Na Avenida Central de Braga o movimento é grande. É final da tarde de sábado e famílias inteiras dividem-se entre o interior dos cafés, as castanhas assadas na rua, as igrejas circundantes e as compras de Natal. A livraria Centésima Página também está repleta, mas é na porta ao lado, num espaço pertencente também à livraria, que a maior aglomeração de pessoas por metro quadrado se faz sentir.

Entra-se numa sala escura, vislumbram-se vultos, e ouve-se ao de leve uma música hipnótica. Está toda a gente sentada no chão a ouvir Janek Schaefer, artista sonoro e compositor britânico que é arquitecto de formação. E isso sente-se na sua aproximação à matéria sonora. A sua música pode ser usada em galerias de arte, estações de comboio ou salas escuras como aquela. Camadas de som que se sobrepõem sedosamente a outras camadas de som, de forma quase imperceptível, mas alojando-se na nossa memória.

De vez em quando existe um efeito de reconhecimento – ouve-se uma voz ao longe ou barulhos da cidade – e logo voltam as modulações sonoras que se repetem incessantemente. A sua música é percepcionada de forma diferente consoante o espaço. Constitui uma reposta ao contexto. A mesma lógica preside à instalação Love Story, da sua autoria, situada no Theatro Circo, integrada no ambiente do lugar, apropriando-se de aspectos dele, para contar uma história.

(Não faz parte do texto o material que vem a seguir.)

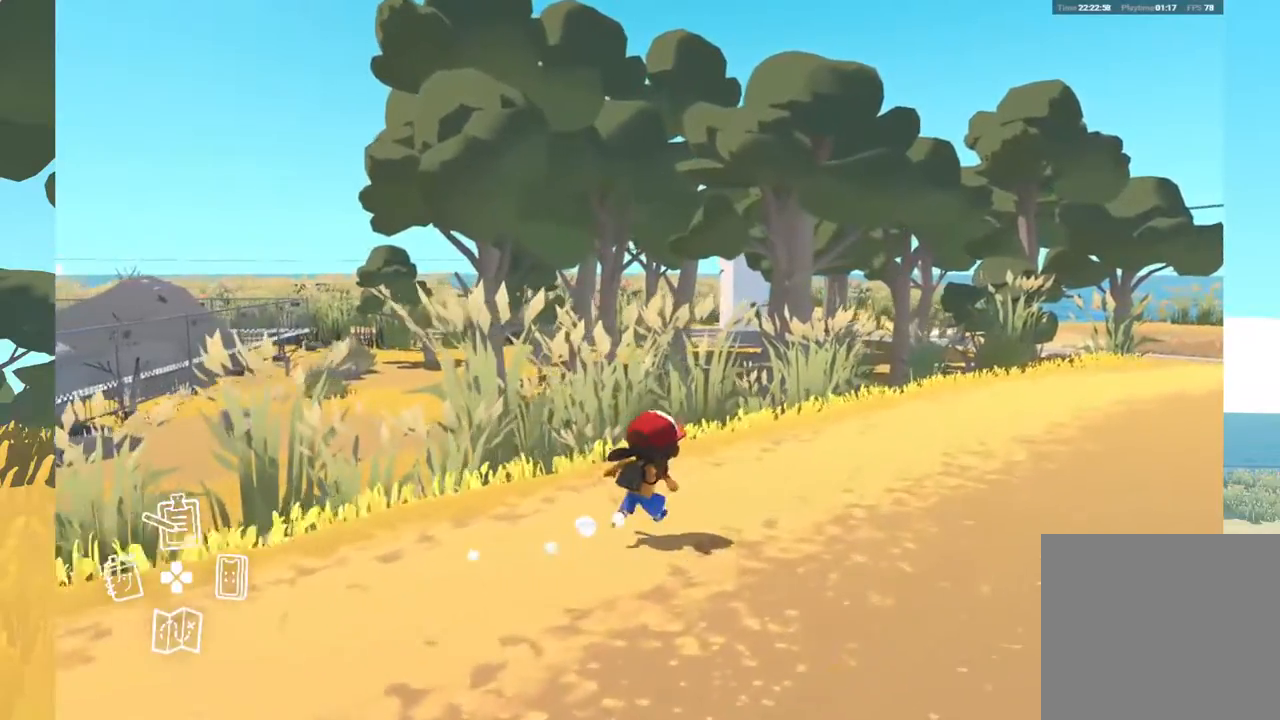
{"buttons": [], "left_stick": "up-right", "right_stick": "center", "events": []}
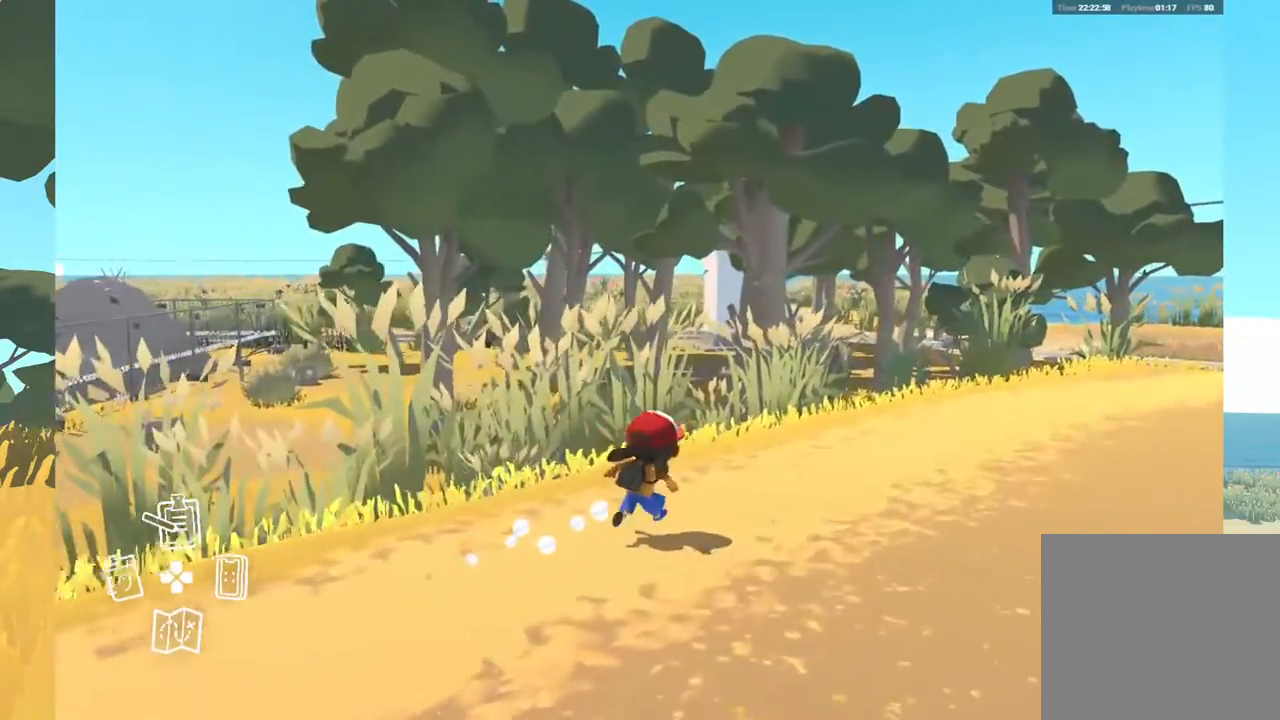
{"buttons": [], "left_stick": "up-right", "right_stick": "center", "events": []}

O Semibreve é um festival de música. Mas convida o ouvinte a percepcionar a música de forma diversa. A pôr-se em causa. A relacionar-se com a experiência sonora de forma não passiva e interpeladora. Para um assíduo em eventos do género não é novidade. Mas um espectador mais convencional tem de encontrar dentro de si disponibilidade para assimilar algumas propostas. Só dessa forma poderá entrar no universo do projecto inglês The Haxan Cloak de Bobby Krlic. Foi ele que abriu a sessão na noite de sábado.

Em palco apenas um sabotador electrónico, envolvido na quase penumbra. Em teoria, ali, só, exposto em palco, dir-se-ia que não seria fácil fazer estremecer as fundações do monumental Theatro Circo, mas foi mesmo isso que aconteceu. Ouvir a música de The Haxan Cloak é sentirmo-nos dentro de uma gruta escura, apalpar as paredes húmidas, sem um rasgo de humanidade, calor, luz.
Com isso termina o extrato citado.